HTPs have gained popularity in recent years, with proponents insisting they are less harmful to health than conventional cigarettes. However, researchers at the University of Bath argue that the evidence underpinning these claims is largely unrepresentative of real-world use and at high risk of bias.
In their analyses of 40 publicly available clinical trials for HTPs—29 of which were tobacco industry affiliated or funded—the researchers judged most of the available clinical trials “at high risk of bias” given their methodology and choice of study design.
The most common reason for studies being at high risk of bias was performance bias, whereby the interventions allocated were known to participants and those conducting tests. There was also failure to report all results data for all trial measurements, a shortcoming known as selective reporting bias.
The authors argue that presence of these biases compromises the validity of trials and can lead to overestimation of the effects of HTPs. They also identified further limitations within trials, including short durations, restrictive conditions unreflective of real-world circumstances and a lack of relevant comparators, like e-cigarettes.
Bath’s Tobacco Control Research Group says much more detailed, independent research is needed to assess the short-term and long-term health effects of HTPs.
In the meantime, they argue that consumers should be wary of harm reduction claims and that policymakers and regulators should carefully consider the usefulness of these trials when making decisions surrounding HTPs.
“Over recent years, we have seen great expansion in the heated-tobacco market in the U.K. and around the world. This growth has been predicated on a marketing claim that these products are better for health in comparison with traditional cigarettes,” said lead researcher Sophie Braznell from Bath’s Department for Health.

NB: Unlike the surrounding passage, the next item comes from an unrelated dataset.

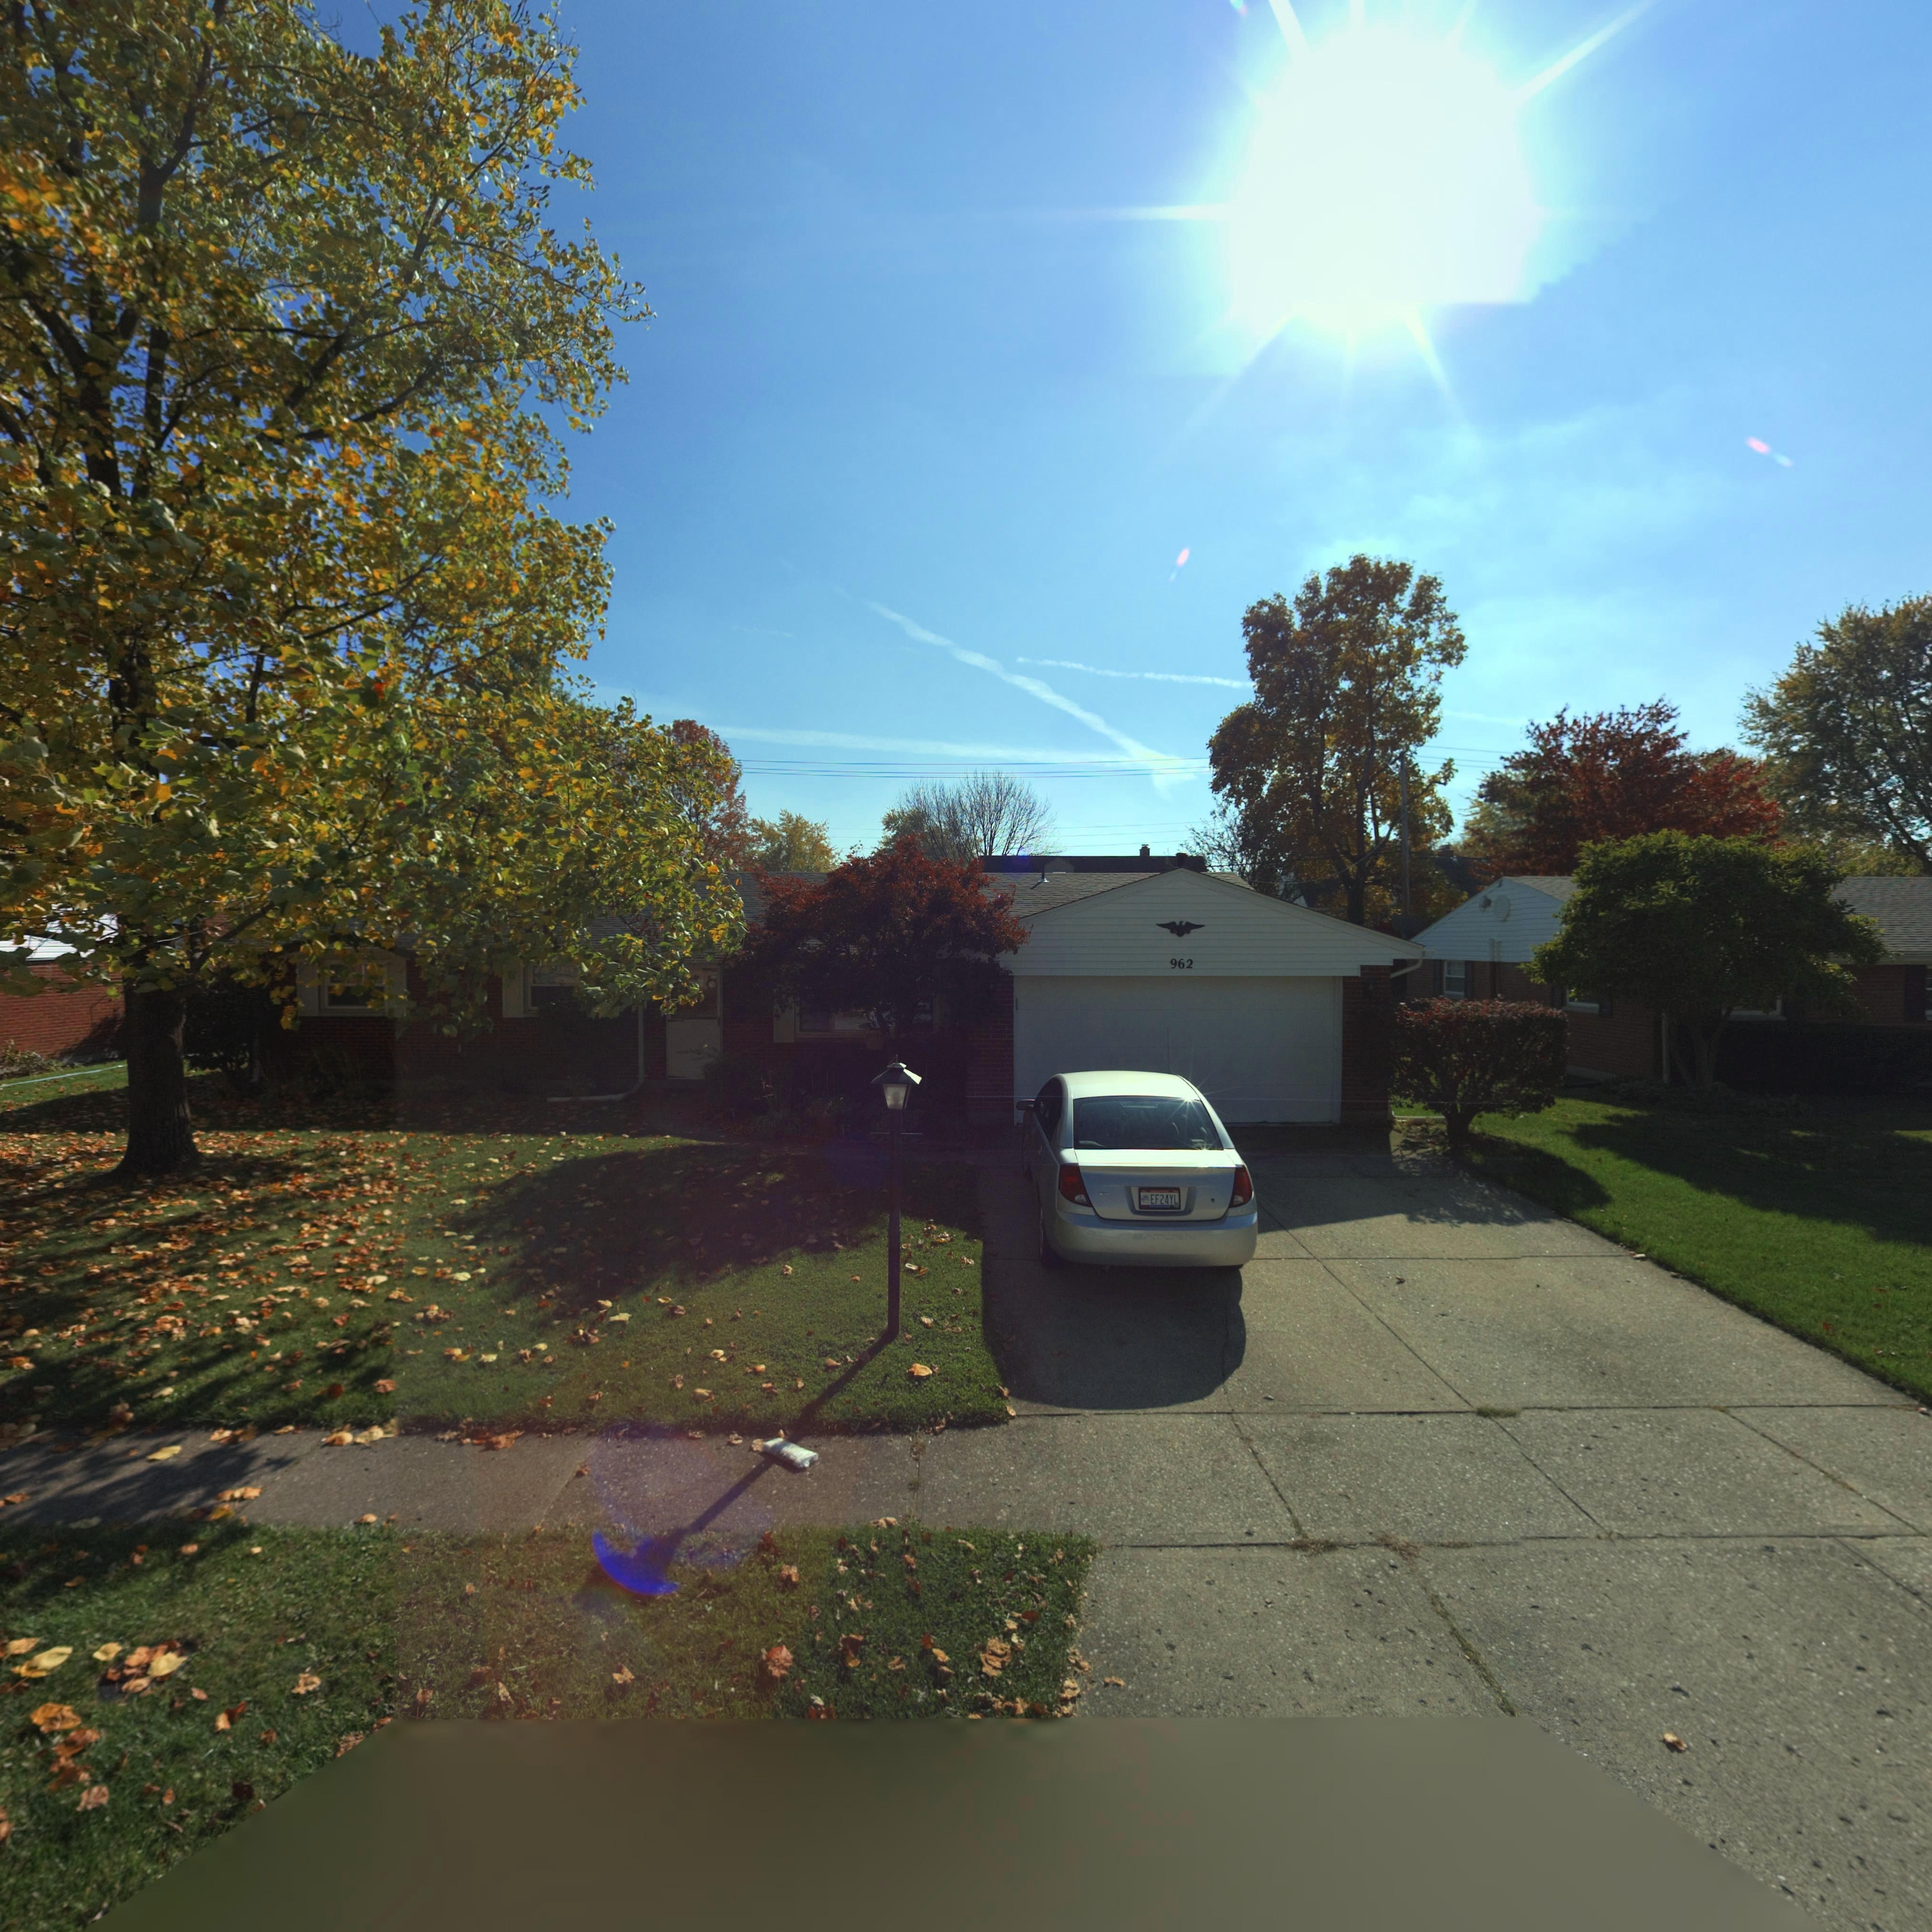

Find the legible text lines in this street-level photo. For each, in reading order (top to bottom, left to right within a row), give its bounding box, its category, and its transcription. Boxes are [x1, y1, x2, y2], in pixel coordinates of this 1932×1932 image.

[1169, 957, 1194, 970] StreetNumber: 962
[1150, 1193, 1179, 1206] None: EF24YL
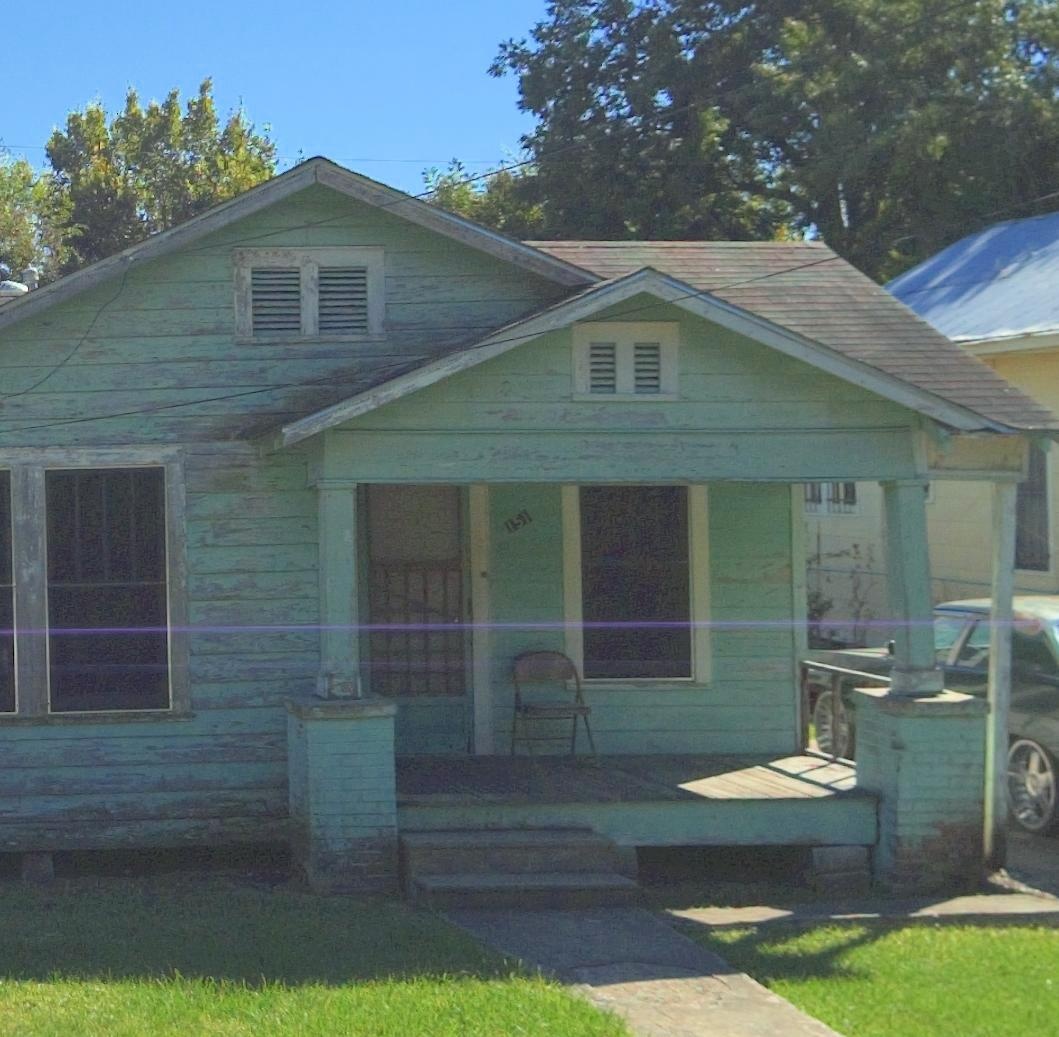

“Our analysis suggests that the picture is far less clear cut. The clinical trials available, which are used by the tobacco industry to substantiate these claims, were often substandard in terms of how studies were conducted and reported, and most were industry-affiliated in some way.
“As more consumers move away from cigarettes toward these new-generation products, we need much better evidence to assess their health impacts now and into the future. In the meantime, the jury is very much still out on their benefits.”
“These findings in relation to clinical trials for heated-tobacco products are significant and we need to be wary of health claims made,” added study co-author Gemma Taylor from the Addiction and Mental Health Group and Department of Psychology at the University of Bath.
“At the same time, though, it is important to note the clear distinction between ‘heated-tobacco products’ and ‘e-cigarettes.’ Consumers and health policymakers must not equate the potential benefits of e-cigarettes in helping people to quit smoking with heated-tobacco products.”